Meet Didi, a perky young goth girl who insists that she is the living incarnation of Death, one of the Endless, a pantheon of powers that rule the destiny of man. Once every one hundred years, Death must take on mortal form for one day in order to taste the bitter tang mortality in order to better understand what she takes from mortals. Rather than seeing this as a dreaded obligation, Didi embraces life, and takes pleasure in the smallest acts. Didi meets Sexton, who wants to commit suicide, and together they embark on a journey of discovery.

Critical Evaluation: 

It is impossible to read this three issue miniseries without being in awe of both Neil Gaiman’s and Chris Bachalo’s ability to communicate the essential elements of a story through each panel. Gaiman’s style is masterful and understated. He keeps the story small – the characters do not undergo any radical transformation and their main obstacles are not so impressive. Sexton is a teenager doesn’t have any real problems, but who wants to commit suicide simply because there in nothing that interests him in his life. Didi is able to show him the small things about life that are worth living for. Didi’s ability to embrace life makes her an extremely lovable character and Sexton does fall for her, but in the end is willing to wait until his time is up to see her again. Although Didi wishes her time as a mortal would never end, she realizes that it is bitter sweet inevitability of death that makes life all the more beautiful and precious.

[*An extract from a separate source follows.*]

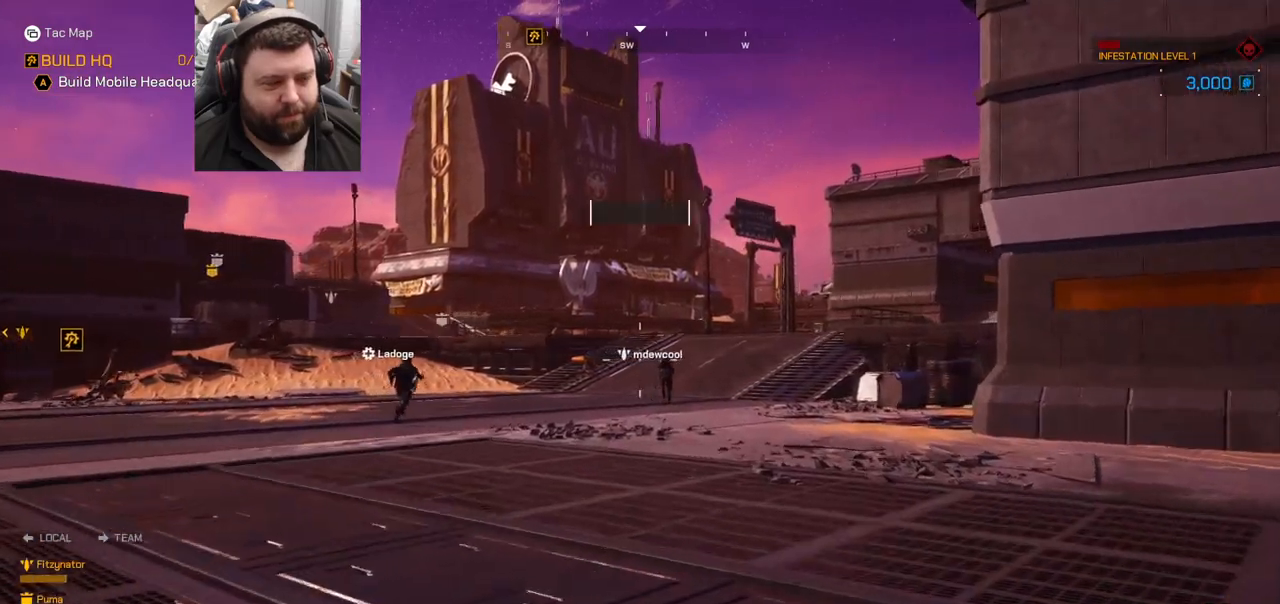
{"buttons": [], "left_stick": "up", "right_stick": "center", "events": []}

Information about the author:

Neil Gaiman was born in Hampshire, UK, and now lives in the United States near Minneapolis.  As a child he discovered his love of books, reading, and stories, devouring the works of C.S. Lewis, J.R.R. Tolkien, James Branch Cabell, Edgar Allan Poe, Michael Moorcock, Ursula K. LeGuin, Gene Wolfe, and G.K. Chesterton.  A self-described “feral child who was raised in libraries,” Gaiman credits librarians with fostering a life-long love of reading: “I wouldn’t be who I am without libraries. I was the sort of kid who devoured books, and my happiest times as a boy were when I persuaded my parents to drop me off in the local library on their way to work, and I spent the day there. I discovered that librarians actually want to help you: they taught me about interlibrary loans.”

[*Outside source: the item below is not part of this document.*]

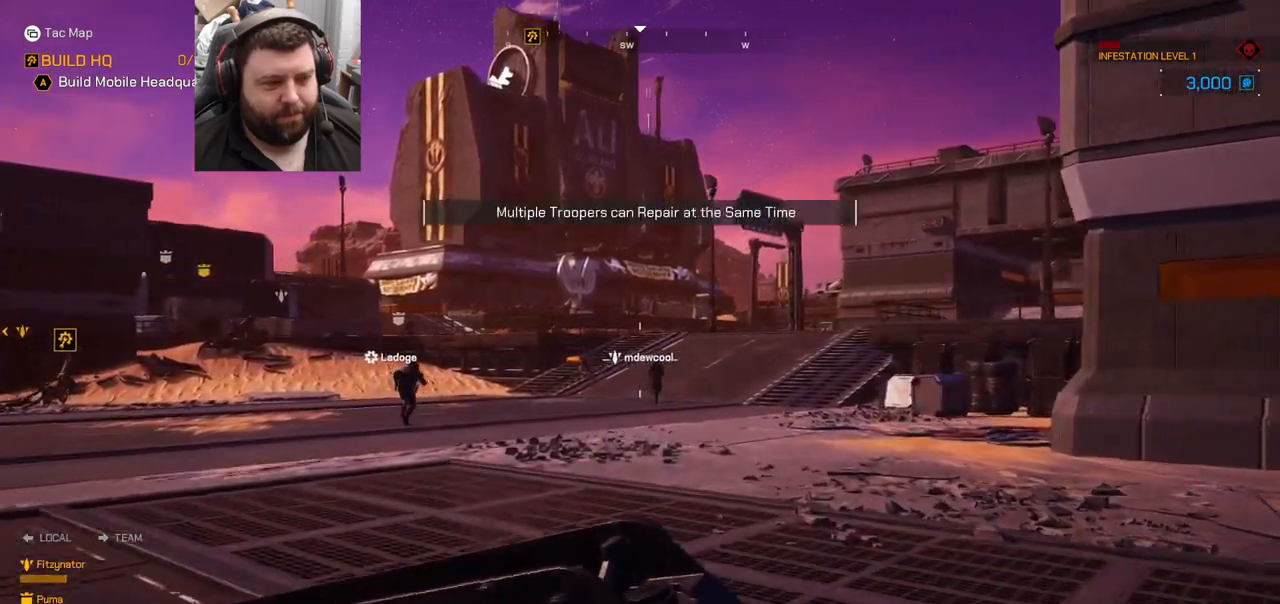
{"buttons": [], "left_stick": "up", "right_stick": "center", "events": []}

Neil Gaiman is credited with being one of the creators of modern comics, as well as an author whose work crosses genres and reaches audiences of all ages.  He is listed in the Dictionary of Literary Biography as one of the top ten living post-modern writers and is a prolific creator of works of prose, poetry, film, journalism, comics, song lyrics, and drama.  

Reader’s Annotation:

Once every one hundred years, Death must take on mortal form in order to taste the bitter tang mortality.


Graphic novel.

Curriculum Ties:


Booktalking Ideas:

If death were a person, what do you think it would look like? Neil Gaiman imagined death as perky, goth teen.

Reading Level/Interest Age:

Grades 9 and up

Challenge Issues:

Suicide. Paganism. 

I would make sure that all material was purchased in accordance with my library’s collection development policy and make sure to keep a file containing positive reviews for books that I thought might be challenged. In the event of a challenge, I would actively listen to the parent’s concern and ask if they had read the book. I would then explain why the book had been added to the collection and provide with the reviews and a copy of the collection development policy. I would affirm that they are within their rights to limit what their children read, but that other parents also have the right to determine what their children can read. If all else failed, I would provide the parent with a reconsideration form.

Reasons for inclusion:

Neil Gaiman is one of the greatest writers of this generation.